Bazı arkadaşlar profilimdeki fotoğrafın benden daha genç olduğunu o fotoğrafın ben olup olmadığını sorarken neden o fotoğraf diyorlar…

Neden o fotoğraf…

Aslında fotoğrafların da dili var ve her fotoğrafta nice anılar saklıdır.

Benim profilimdeki fotoğrafım ise anılardan çok mazimin reenkarnasyonla tekrar geri gelmesi halidir.

Bir de o fotoğrafı çekenin bir hatırası var ki o fotoğrafa her baktığımda bana bir neşe gelir, sevinç dolar içim, bir hoş olurum, kendimi bahtiyar hissederim…

O fotoğrafı, 6 Şubat depremlerinde Diyanet personeli olarak çalıştığı Adıyaman ilinde üç kızıyla birlikte yıkılan bir apartmanın enkazı altında kalarak bu hayattan göçüp giden merhum Ramazan Kuş çekmişti…

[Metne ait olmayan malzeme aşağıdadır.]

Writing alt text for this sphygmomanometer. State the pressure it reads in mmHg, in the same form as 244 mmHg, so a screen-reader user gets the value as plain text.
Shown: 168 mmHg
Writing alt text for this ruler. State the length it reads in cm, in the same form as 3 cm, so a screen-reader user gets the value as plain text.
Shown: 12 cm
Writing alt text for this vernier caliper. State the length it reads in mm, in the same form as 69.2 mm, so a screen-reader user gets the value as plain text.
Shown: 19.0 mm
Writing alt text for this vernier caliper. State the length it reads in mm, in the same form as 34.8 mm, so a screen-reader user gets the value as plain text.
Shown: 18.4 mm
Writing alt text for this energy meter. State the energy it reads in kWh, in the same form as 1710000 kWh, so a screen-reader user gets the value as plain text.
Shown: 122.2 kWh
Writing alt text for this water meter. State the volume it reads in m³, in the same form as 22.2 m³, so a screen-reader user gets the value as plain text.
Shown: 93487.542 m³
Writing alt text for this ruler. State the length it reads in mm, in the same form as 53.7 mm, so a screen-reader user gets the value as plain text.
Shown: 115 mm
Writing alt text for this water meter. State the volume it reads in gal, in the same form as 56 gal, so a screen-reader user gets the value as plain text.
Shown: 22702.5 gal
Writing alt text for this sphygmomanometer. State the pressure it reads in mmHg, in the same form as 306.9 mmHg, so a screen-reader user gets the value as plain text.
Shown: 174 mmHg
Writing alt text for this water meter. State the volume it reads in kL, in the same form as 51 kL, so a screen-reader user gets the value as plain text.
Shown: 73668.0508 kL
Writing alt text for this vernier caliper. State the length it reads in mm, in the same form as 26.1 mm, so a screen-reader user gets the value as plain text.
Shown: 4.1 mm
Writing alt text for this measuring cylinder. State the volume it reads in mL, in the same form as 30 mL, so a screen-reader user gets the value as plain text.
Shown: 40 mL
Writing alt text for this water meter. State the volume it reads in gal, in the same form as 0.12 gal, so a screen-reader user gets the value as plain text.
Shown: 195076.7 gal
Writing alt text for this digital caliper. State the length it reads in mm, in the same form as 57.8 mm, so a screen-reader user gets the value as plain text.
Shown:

Ramazan Kuş’la 28 Şubat Sürecinde Malatya E Tipi Cezaevi’nden tanışmıştık. O süreçten sonra da birbirimizden kopmaz bir parça gibi olmuştuk.

Ramazan Kuş -bencileyin- bu hayatta ağır imtihanlar vermiş ve buna karşın isyan etmeden İslami mücadelenin en ön safların yerini korumaya çalışmıştı. Ramazan Hoca, cezaevine benden bir hafta sonar sora gelmişti, kendisine istinat edilen suç; insanlara Kur’an öğreterek İslami örgüt kurmaktı.

Aslında O bu suçu cezaevinde de bizlere duygusal sohbetler vererek devam ettiriyordu. Cezaevini Medrese-i Yusufiye’ye çeviren Ramazan Kuş Hoca tahliye edildikten sonra da arkadaşlığımız kadim bir dostluğa dönüşerek devam etti…

Bu fotoğrafın çekildiği mekân ise MÜSİAD Malatya Şubesi…

O dönemlerde MÜSİAD Malatya Şubesi’nde sekreter olarak çalışıyordum ve yerel bir gazetede de günlük köşe yazıları yazıyordum yine. Ramazan Kuş Hoca beni ziyarete gelmişti, ‘Hocam’ dedim, ‘şöyle yakışıklı bir fotoğraf çek de yazı yazdığım gazetedeki köşeme profil fotoğrafı yapayım’, tebessüm ederek ‘o zaman şöyle dur, söyle bak, şöyle düşünüyor pozunu ver’ diyerek bu fotoğrafı çekti ve o gün bu gündür bu fotoğrafı köşe yazılarımın profilinde kullanırım. Bu vesileyle kendisini bir kez daha rahmetle ve şükranla anarak üç melek kızlarıyla birlikte mekânları cennet olsun, diyorum.

Ve o dönem benim hayatımın en zirve yaptığı dönemdi.

MÜSİAD gibi Malatya’nın seçkin işadamlarının bir arada olduğu bir kurumda sekreter/müdür sıfatıyla görev yapıyordum.

Cezaevinden yeni çıktığım için gazilik unvanı gibi bir kimliğe sahiptim ve gazetede günlük yazılar da yazdığım için gündemin en tepesinde zikredilen bir isim olmuştum.

Dahası “Bir İdamlık Kent” adlı cezaevi anılarımı yazdığım kitap da yeni yayından piyasaya çıkmıştı ki duyarlı Malatyalıların bir el kitabı haline gelmişti.

O dönemler benim en popülist dönemlerimdi öyle ki, Malatya’nın sokaklarında geçerken her beni göre, “kitabını yeni bitirdim, kitabını az önce okudum; çektiğiniz sıkıntılar günahlarınıza kefaret olur inşallah” şeklinde ilgi ve iltifatlarına mazhar olma bahtiyarlığını yaşıyordum…

Bahse konu fotoğrafa da yansımış olacak ki, bu hayatta en mutlu, mesrur ve dingin bir ruh halini yaşadığım o dönemdi benim.

Şimdi her ne vakit o fotoğrafa baksam derim ki kendi kendime, o güler yüz, o gülen adam ben miyim/ ben bu muyum?

Sanırım ömür çabuk geçiyor ve hayatın geri dönüşümü de yoktur…

O halde Allah’ın bizlere ikram ettiği bu ömrü güzel şeylerle/güzel şeyler yaparak geçirelim ve bu fani dünyada hoş bir seda bırakarak terk edelim.